News Room - Steel Industry

Posted on 31 Mar 2022

Buoyant sentiment propels DCE iron ore futures higher

Prices of iron ore derivatives in China rallied to recent new highs on Wednesday, reflecting the buoyancy of market sentiment, even though ore market fundamentals remain mixed.

The most-traded iron ore futures contract on the Dalian Commodity Exchange (DCE) for September delivery, for example, climbed to as high as Yuan 898/dmt ($141.1/dmt) in Wednesday afternoon trading – nearly a seven-month high – before finally closing the daytime session at Yuan 895/dmt, up another Yuan 26/dmt or 3% from Tuesday's settlement price.

"The market now expects a strong recovery in iron ore demand in the near future, as steelmakers nationwide will gradually ramp up production once it is clear that the new COVID-19 outbreak has been brought under control," a Shanghai-based analyst commented.

"Today for example, we learned that the disruptions to road freight services in Tangshan (North China's Hebei) have gradually eased, so that the impact of the transport headaches on local steelmakers' raw materials deliveries and blast furnace operations will finally lessen. This will soon lead to improved iron ore demand as local mills need to replenish their depleted stocks of feeds to the normal levels they were at previously," he added.

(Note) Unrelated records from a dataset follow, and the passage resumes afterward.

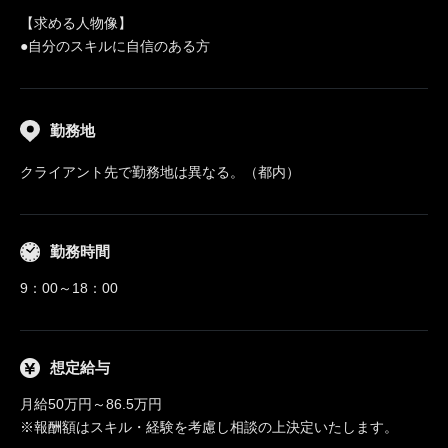
【求める人物像】
●自分のスキルに自信のある方
勤務地
クライアント先で勤務地は異なる。（都内）
勤務時間
9：00～18：00
想定給与
月給50万円～86.5万円
※報酬額はスキル・経験を考慮し相談の上決定いたします。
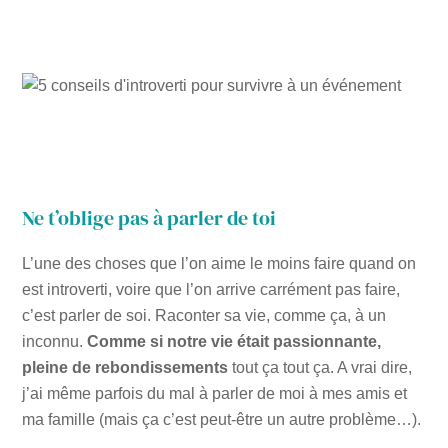
Ne t’oblige pas à parler de toi
L’une des choses que l’on aime le moins faire quand on
est introverti, voire que l’on arrive carrément pas faire,
c’est parler de soi. Raconter sa vie, comme ça, à un
inconnu.
Comme si notre vie était passionnante,
pleine de rebondissements
tout ça tout ça. A vrai dire,
j’ai même parfois du mal à parler de moi à mes amis et
ma famille (mais ça c’est peut-être un autre problème…).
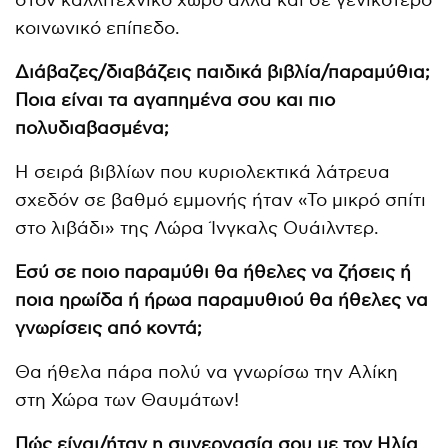
στον καλλιτεχνικό χώρο αλλά και σε γενικότερο
κοινωνικό επίπεδο.
Διάβαζες/διαβάζεις παιδικά βιβλία/παραμύθια;
Ποια είναι τα αγαπημένα σου και πιο
πολυδιαβασμένα;
Η σειρά βιβλίων που κυριολεκτικά λάτρευα
σχεδόν σε βαθμό εμμονής ήταν «Το μικρό σπίτι
στο λιβάδι» της Λώρα Ίνγκαλς Ουάιλντερ.
Εσύ σε ποιο παραμύθι θα ήθελες να ζήσεις ή
ποια ηρωίδα ή ήρωα παραμυθιού θα ήθελες να
γνωρίσεις από κοντά;
Θα ήθελα πάρα πολύ να γνωρίσω την Αλίκη
στη Χώρα των Θαυμάτων!
Πώς είναι/ήταν η συνεργασία σου με τον Ηλία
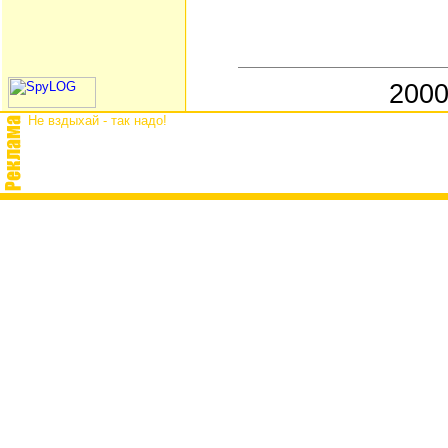
2000
Не вздыхай - так надо!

Tangshan steelmakers had to consume more of their in-house stocks of iron ore, coal and auxiliary materials during the citywide traffic control period introduced by the local government to contain the epidemic spread, as reported.

Moreover, market participants are also hoping for additional policy support from the central government to shore up the national economy, and assistance to steelmakers now battling the COVID-19 surge, the analyst also observed, a hope that also gave a boost to ferrous futures markets generally on Wednesday.

Nevertheless, some market sources remain skeptical about any remarkable uptick in iron ore prices in the future.

 "Raw materials prices such as iron ore, coke and coking coal are all at relatively high levels and are heavily squeezing the mills' finished steel margins when domestic steel prices are relatively weak amid the static demand from end-users," a Zhejiang-based iron ore trader noted. "If the thin margins continue, the mills' willingness to produce might weaken, which in turn would depress raw materials prices," he told Mysteel Global.

Policy risks also gradually intensify when ore prices undergo a sustained and significant rally, he warned. "The stability of commodity prices is of paramount importance to central government, so as to ensure the country's economy grows steadily this year. If iron ore prices experience a further substantial uptick - at a time at odds with real demand and supply fundamentals - it is possible we'll see the government implement more measures to calm the markets," he added.

In fact, in response to the recent marked uptick in iron ore futures prices, late on March 28 DCE announced some measures to cool trading activity which included lifting the speculative trading margins for May and September iron ore contracts, and raising the trading fees for the September contract effective from March 30, as reported.